Fix possible permanent "Cannot schedule a task" error #9154

azat · 2020-02-17T07:18:22Z

Changelog category (leave one):

Bug Fix

Changelog entry (a user-readable short description of the changes that goes to CHANGELOG.md):
Fix possible permanent "Cannot schedule a task" error (due to unhandled exception in ParallelAggregatingBlockInputStream::Handler::onFinish/onFinishThread)

Refs: #6833

azat · 2020-02-17T09:47:03Z

00974_query_profiler | FAIL

Fails on upstream/master too

alexey-milovidov

Ok but I don't understand what is the fix.

alexey-milovidov · 2020-02-17T11:33:22Z

No logic in ThreadPool was changed. It should work with unhandled exceptions regardless to the change.

azat · 2020-02-17T11:40:47Z

No logic in ThreadPool was changed. It should work with unhandled exceptions regardless to the change

In case of exception it will shutdown it, and in some cases the global pool can be terminated, which will lead to "cannot schedule task" permanently for every new connection/query

d83f249 has some details, if this is not enough, ping me, I can try to get back with reproducer

alexey-milovidov · 2020-02-17T12:48:50Z

In case of exception it will shutdown it, and in some cases the global pool can be terminated, which will lead to "cannot schedule task" permanently for every new connection/query

We don't use GlobalThreadPool directly, only via ThreadFromGlobalPool.
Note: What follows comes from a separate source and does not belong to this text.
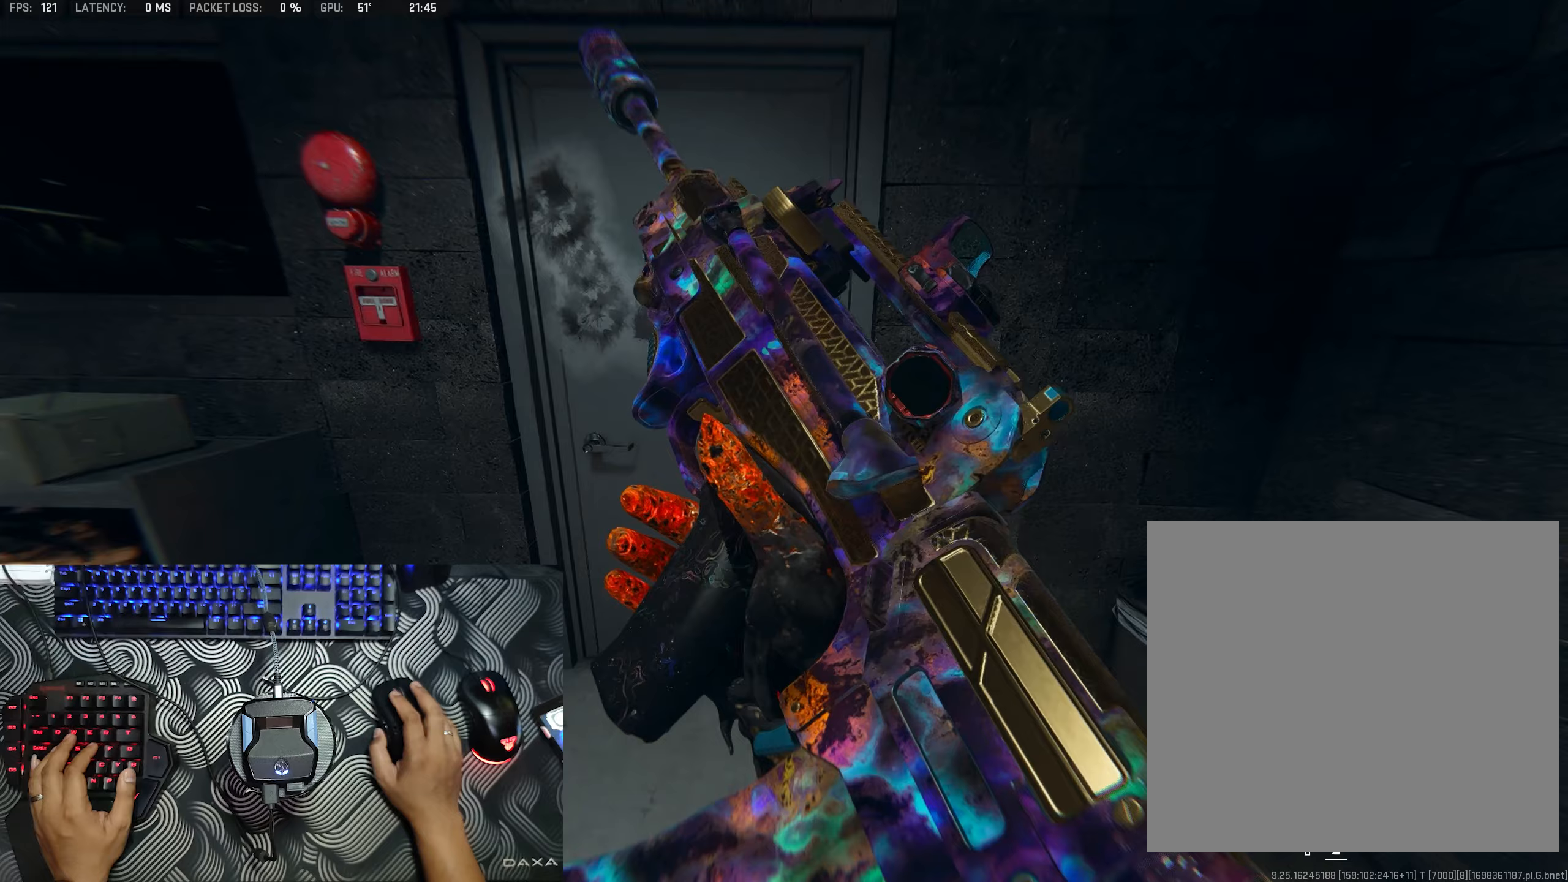
{"buttons": ["L2", "R2"], "left_stick": "left", "right_stick": "center", "events": [[117, "left_stick", "left"], [167, "right_stick", "center"]]}
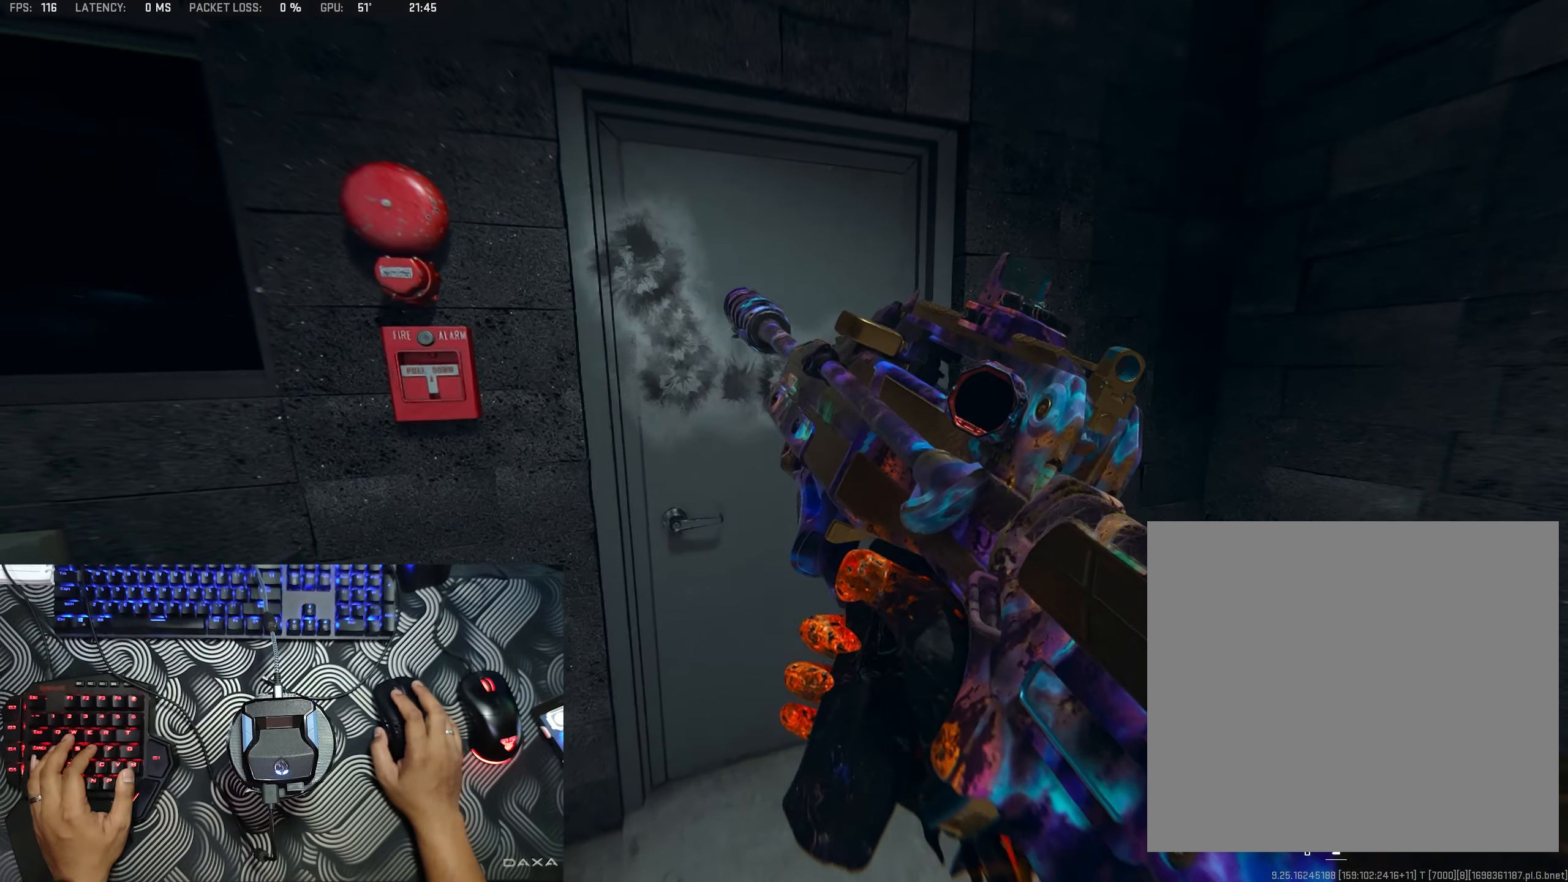
{"buttons": ["L2", "R2"], "left_stick": "right", "right_stick": "center", "events": [[33, "left_stick", "center"], [200, "left_stick", "right"], [267, "right_stick", "left"], [317, "right_stick", "center"]]}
alexey-milovidov · 2020-02-17T12:50:57Z

The proper fix will be:

don't throw from the job function of ThreadFromGlobalPool.
https://clickhouse-test-reports.s3.yandex.net/codebrowser/html_report/ClickHouse/dbms/src/Common/ThreadPool.h.html#164

azat · 2020-02-17T13:04:36Z

don't throw from the job function of ThreadFromGlobalPool.

Ok.

Does onFinish* should be wrapped with try/catch/onException anyway? (looks like it still worth adding)
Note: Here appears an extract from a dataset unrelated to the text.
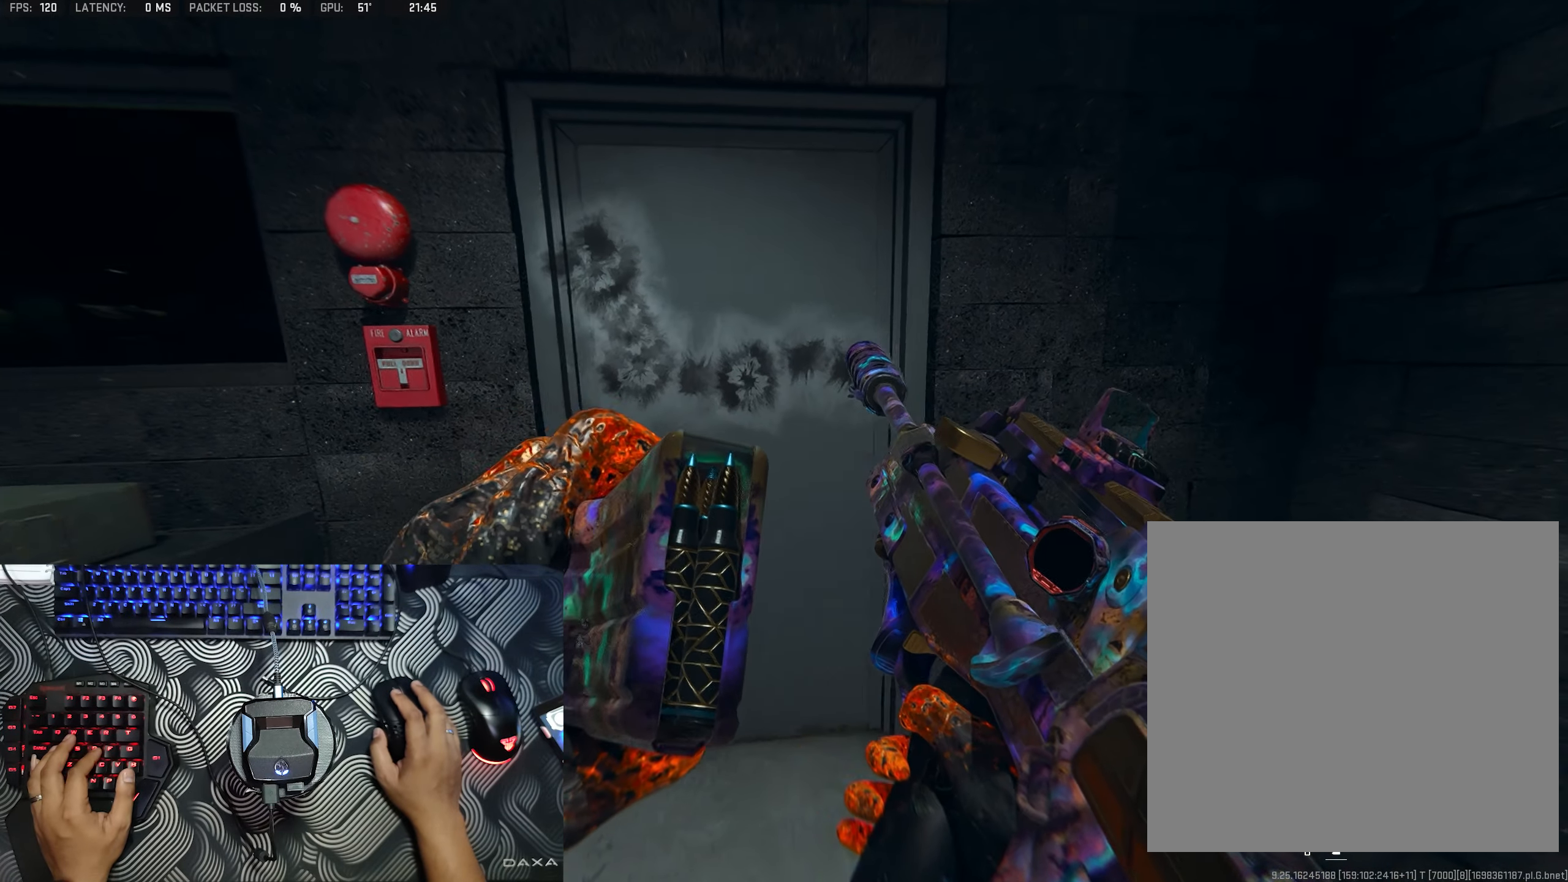
{"buttons": ["L2", "R2"], "left_stick": "center", "right_stick": "center", "events": [[67, "left_stick", "center"]]}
dbms/src/DataStreams/ParallelInputsProcessor.h

azat · 2020-02-17T19:36:24Z

don't throw from the job function of ThreadFromGlobalPool.

So the exception need to be re-thrown somehow, this can be done from the join(), but in this case the following should be done:

modify each join() that called in destructor -- not a problem
ThreadPoolImpl will not known that exception occurred until destructor (finalize)

I'm suggesting to not shutdown the loop on exceptions, for now this can done only if this is the global pool, but I would prefer not to add this condition, since this will make it less readable and the exception will be thrown from the wait anyway, but I can miss something, @alexey-milovidov ?

azat · 2020-02-18T04:16:03Z

I'm suggesting to not shutdown the loop on exceptions, for now this can done only if this is the global pool, but I would prefer not to add this condition

Decided to make it for global pool only (at least for now)

filimonov · 2020-03-14T21:10:22Z

@azat Is it possible to create a test case for that?

What is happening with 00974_query_profiler ?

@alexey-milovidov any chances to finish the review?

azat · 2020-03-15T06:36:47Z

Is it possible to create a test case for that?

It is easy to cover this with unit test, but this is not that interesting since this is the problem of the callers.
It is also possible to reproduce this via some query (i.e. function? test), but it is not that easy, since the exception should be thrown from the merge stage only (but this can be reproduced, by using the partition with exact size)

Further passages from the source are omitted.